Seeing the film again now, several decades older than the first time I saw it, I have a whole new appreciation for the masterpiece. It no longer plays like a fantasy of other worlds. Now I can appreciate the human tones, not the alien ones. It's the believability of the humans that make the alien experiences so powerful. Close Encounters seamlessly blends so many different themes - faith, distrust in government, commitment to a task, music as communication, and so many more - that aren't often seen in sci-fi, even today. It doesn't wink at the audience. Spielberg followed the oft-cited words of its lead, Roy Neary - "This means something. This is important." He took the fantastic and made it seem real. Movies would never be the same.
Neither would DVD, if simply for the fact that Close Encounters has been released almost as often as Evil Dead or The Princess Bride. It's one of those films that has been constantly dragged from the vaults and sold again to another generation.
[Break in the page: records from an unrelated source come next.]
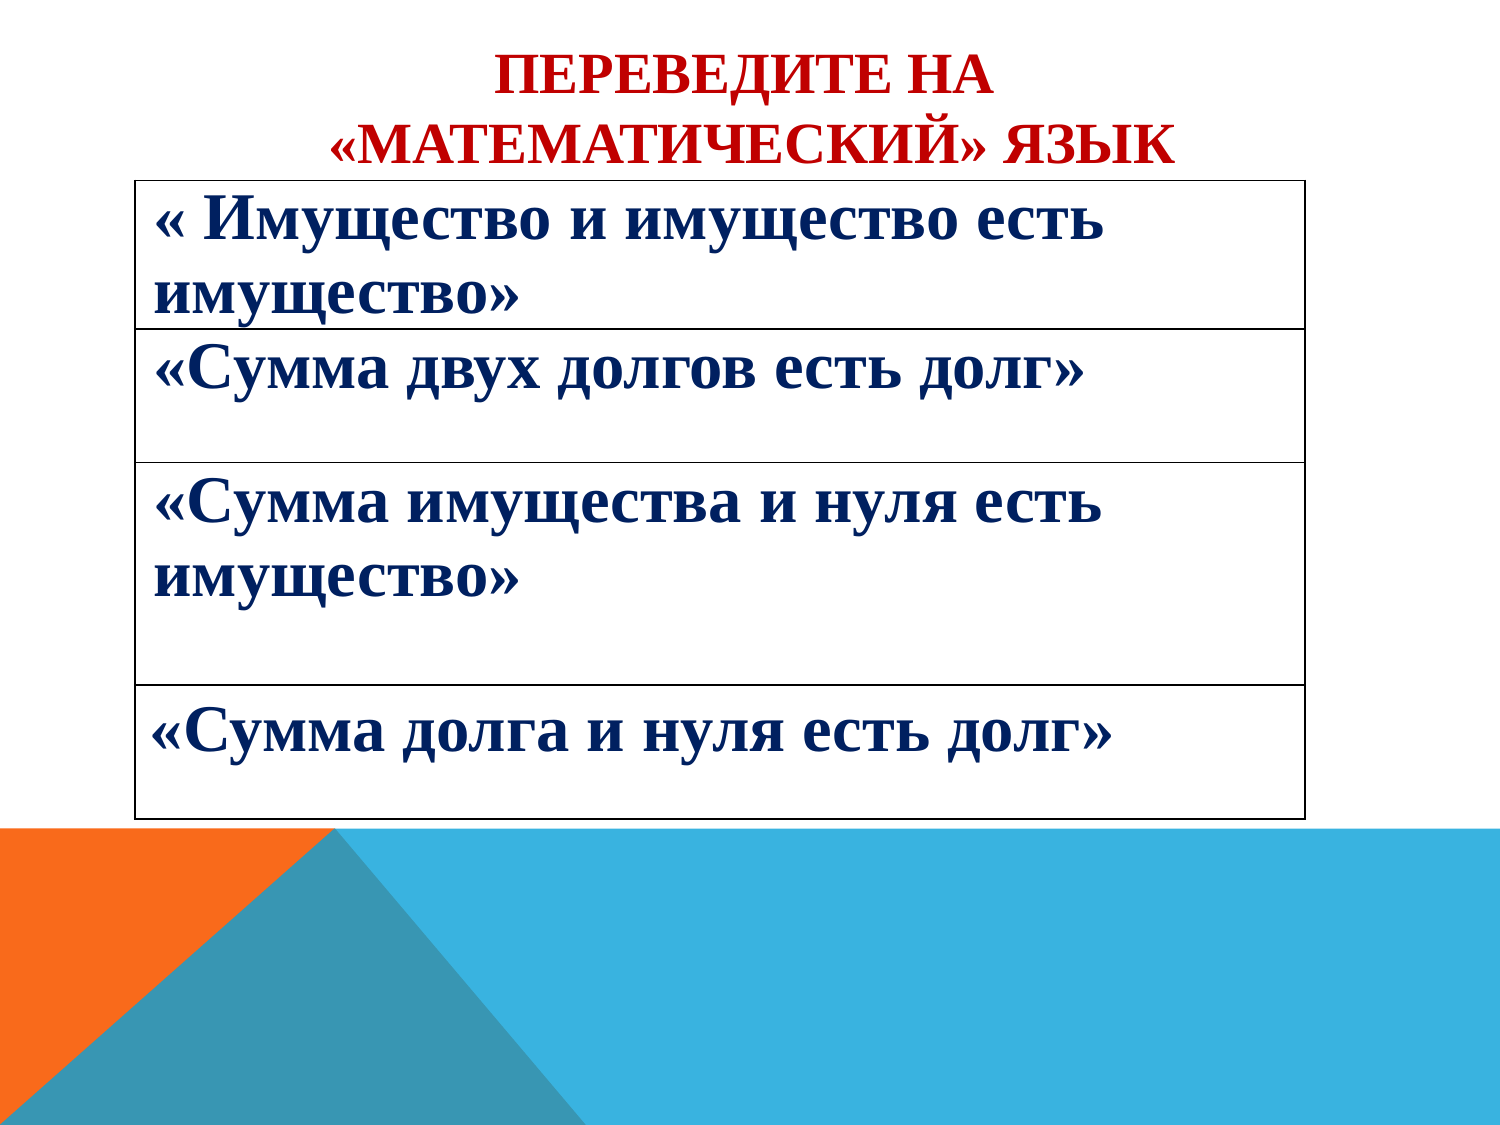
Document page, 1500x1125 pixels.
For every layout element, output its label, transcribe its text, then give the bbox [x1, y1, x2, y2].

title Переведите на «математический» язык [135, 60, 1369, 150]
table_cell «Сумма имущества и нуля есть имущество» [136, 463, 1304, 684]
table_cell «Сумма долга и нуля есть долг» [136, 686, 1304, 818]
table_header « Имущество и имущество есть имущество» [136, 181, 1304, 328]
table_cell «Сумма двух долгов есть долг» [136, 330, 1304, 462]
Is this version worth the upgrade? For those of you with tight holiday spending budgets, I'm a little sorry to say that it is, especially if you have a Blu-ray player because it's the first Spielberg film available in that format. For us standard DVD viewers, it's still worth the double dip because it's such a complete look at the film. The box set comes with three discs - the original cut, never before available on any home market (even VHS), the special edition cut, and the director's cut. I haven't done so yet (I watched the director's cut), but I know that before long, I'll have watched all three variations on Close Encounters. It's interesting to see how the film changed over the years with a nip here and a tuck there and, in a move that all director's cut DVDs should follow, the set comes with a poster that details the differences between each version. So many director's cuts make it impossible to tell exactly what's changed. With Close Encounters you have a guide to help you along.
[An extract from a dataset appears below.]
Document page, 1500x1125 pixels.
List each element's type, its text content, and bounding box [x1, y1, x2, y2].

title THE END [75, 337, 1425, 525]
The main draw of the new box set besides the availability of the original version is the new retrospective - "30 Years of Close Encounters." It's basically an interview with Spielberg, where he discusses the film from inception to how it's survived over the years. It's a must-have for fans of Close Encounters. The making-of documentary has been available before and is somewhat annoyingly spread out over the three discs, but it's still worth your time. And the 1977 featurette shows you how much has changed (and how little) in this kind of behind-the-scenes material. The Blu-ray edition features all three variations on one-disc and allows fans to compare and branch from film to film and via a storyboard-to-scene comparison.
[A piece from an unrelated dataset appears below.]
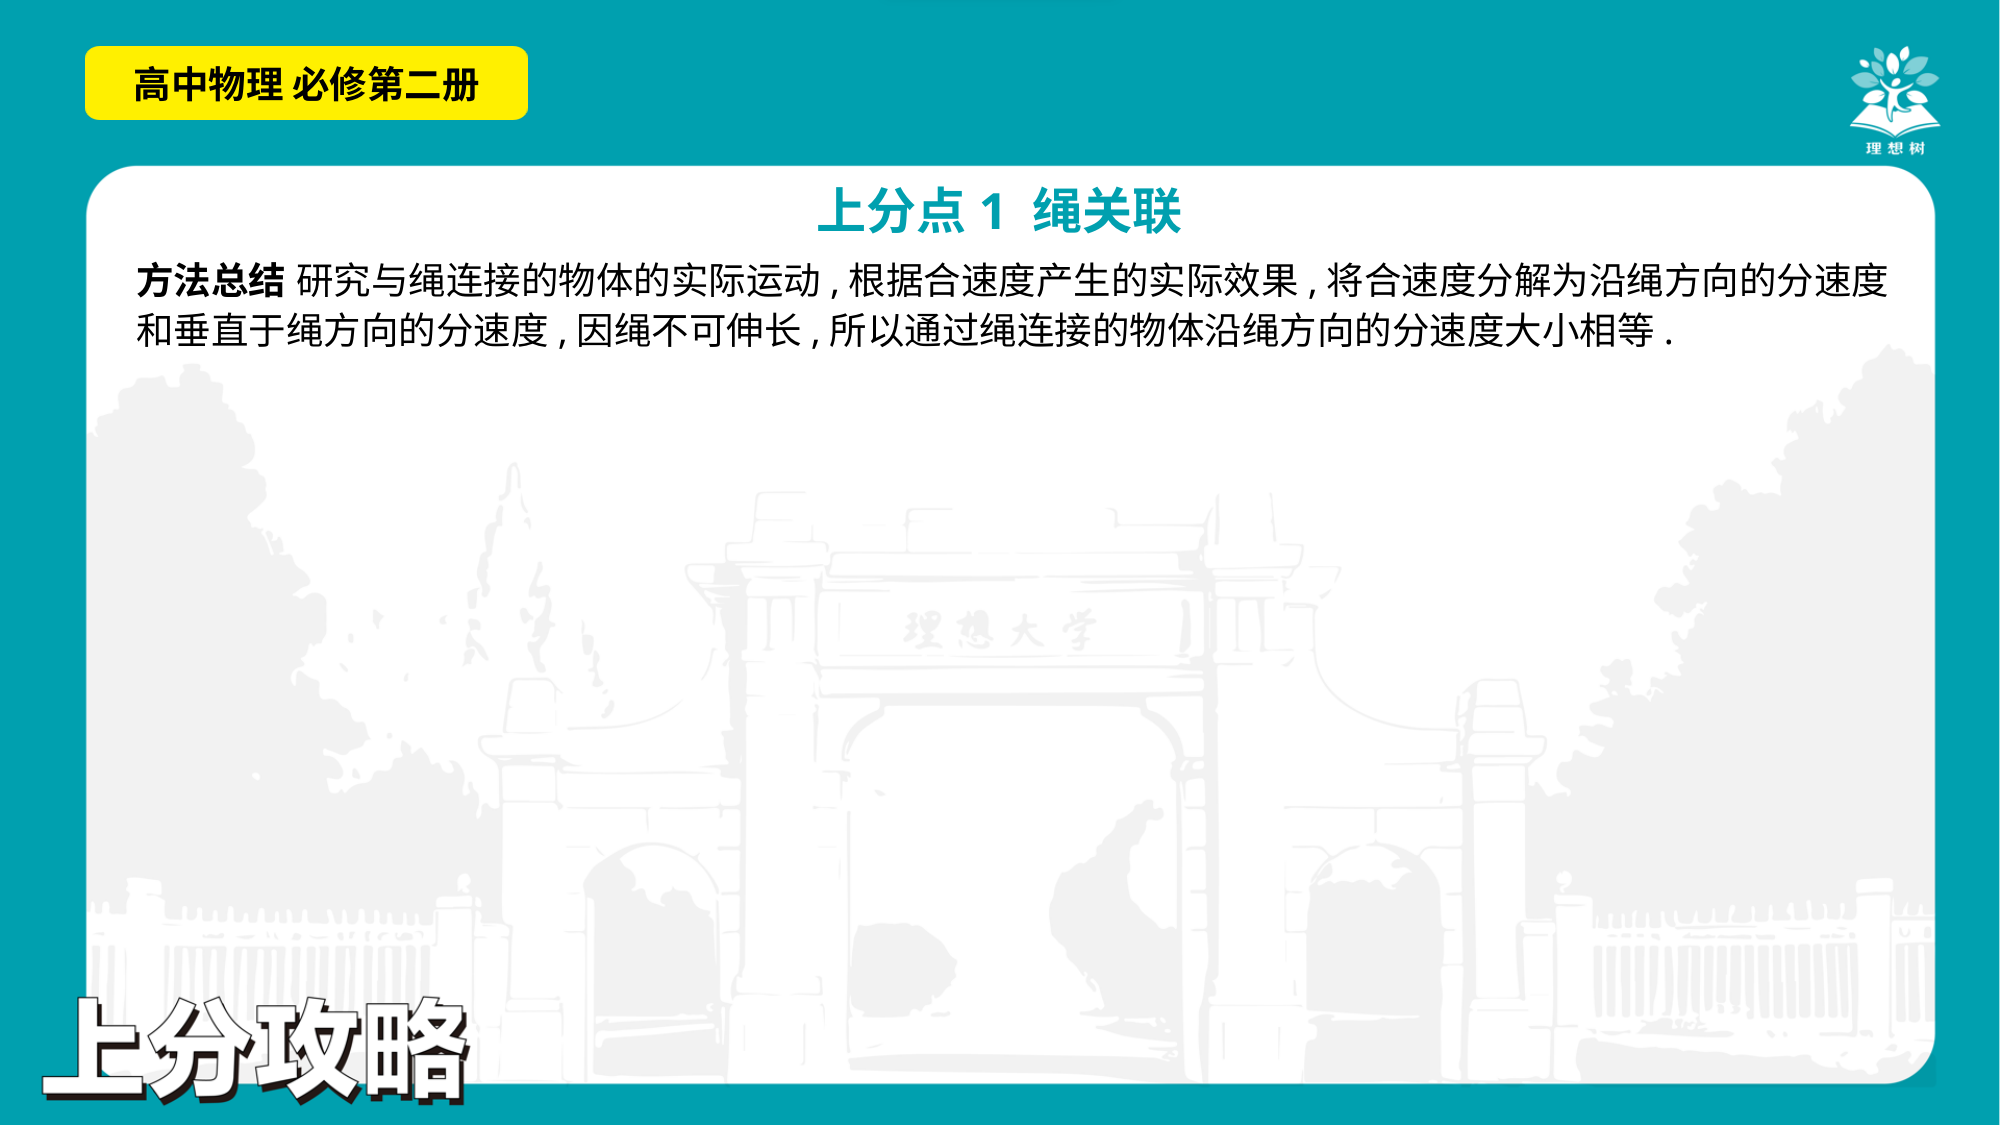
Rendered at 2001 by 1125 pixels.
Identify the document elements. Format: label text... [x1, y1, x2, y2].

picture [0, 0, 2000, 1125]
text_box 方法总结 研究与绳连接的物体的实际运动,根据合速度产生的实际效果,将合速度分解为沿绳方向的分速度 和垂直于绳方向的分速度,因绳不可伸长,所以通过绳连接的物体沿绳方向的分速度大小相等. [136, 248, 1865, 349]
Will this be the final word on Close Encounters of the Third Kind? Probably not. The film's already been cut and recut and there will probably be another version that pops up for the 35th or 40th anniversary. I'd never even imply this about most studio double dips and I generally think it's an epidemic in the industry, but the truth is that when a film's as good as Close Encounters of the Third Kind, it's okay to pay for it again every five years. It means something. It's important.